Saved data entries
[Start of Attachment]
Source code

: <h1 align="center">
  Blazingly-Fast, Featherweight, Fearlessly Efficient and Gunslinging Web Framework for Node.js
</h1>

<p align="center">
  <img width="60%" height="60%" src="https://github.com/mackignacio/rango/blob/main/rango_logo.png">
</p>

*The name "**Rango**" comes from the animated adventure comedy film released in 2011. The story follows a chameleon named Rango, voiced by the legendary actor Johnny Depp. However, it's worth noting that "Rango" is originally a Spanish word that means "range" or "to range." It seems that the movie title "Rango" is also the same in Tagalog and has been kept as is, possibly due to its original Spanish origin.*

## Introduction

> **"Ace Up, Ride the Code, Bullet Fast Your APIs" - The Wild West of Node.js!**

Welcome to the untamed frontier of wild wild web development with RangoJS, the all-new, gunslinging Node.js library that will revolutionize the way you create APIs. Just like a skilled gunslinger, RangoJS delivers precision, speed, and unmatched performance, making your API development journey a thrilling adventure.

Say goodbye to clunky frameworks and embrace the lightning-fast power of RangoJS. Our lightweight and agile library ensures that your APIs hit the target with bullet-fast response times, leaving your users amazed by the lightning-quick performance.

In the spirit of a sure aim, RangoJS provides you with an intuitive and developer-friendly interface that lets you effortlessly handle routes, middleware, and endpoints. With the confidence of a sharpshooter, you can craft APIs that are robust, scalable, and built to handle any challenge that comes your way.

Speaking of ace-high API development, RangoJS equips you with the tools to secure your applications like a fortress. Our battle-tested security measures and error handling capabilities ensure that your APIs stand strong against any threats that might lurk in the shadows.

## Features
[End of Attachment]
What to produce ▸ Repeat the data. Leave nothing out and change nothing.

Reply ▸
Source code

: <h1 align="center">
  Blazingly-Fast, Featherweight, Fearlessly Efficient and Gunslinging Web Framework for Node.js
</h1>

<p align="center">
  <img width="60%" height="60%" src="https://github.com/mackignacio/rango/blob/main/rango_logo.png">
</p>

*The name "**Rango**" comes from the animated adventure comedy film released in 2011. The story follows a chameleon named Rango, voiced by the legendary actor Johnny Depp. However, it's worth noting that "Rango" is originally a Spanish word that means "range" or "to range." It seems that the movie title "Rango" is also the same in Tagalog and has been kept as is, possibly due to its original Spanish origin.*

## Introduction

> **"Ace Up, Ride the Code, Bullet Fast Your APIs" - The Wild West of Node.js!**

Welcome to the untamed frontier of wild wild web development with RangoJS, the all-new, gunslinging Node.js library that will revolutionize the way you create APIs. Just like a skilled gunslinger, RangoJS delivers precision, speed, and unmatched performance, making your API development journey a thrilling adventure.

Say goodbye to clunky frameworks and embrace the lightning-fast power of RangoJS. Our lightweight and agile library ensures that your APIs hit the target with bullet-fast response times, leaving your users amazed by the lightning-quick performance.

In the spirit of a sure aim, RangoJS provides you with an intuitive and developer-friendly interface that lets you effortlessly handle routes, middleware, and endpoints. With the confidence of a sharpshooter, you can craft APIs that are robust, scalable, and built to handle any challenge that comes your way.

Speaking of ace-high API development, RangoJS equips you with the tools to secure your applications like a fortress. Our battle-tested security measures and error handling capabilities ensure that your APIs stand strong against any threats that might lurk in the shadows.

## Features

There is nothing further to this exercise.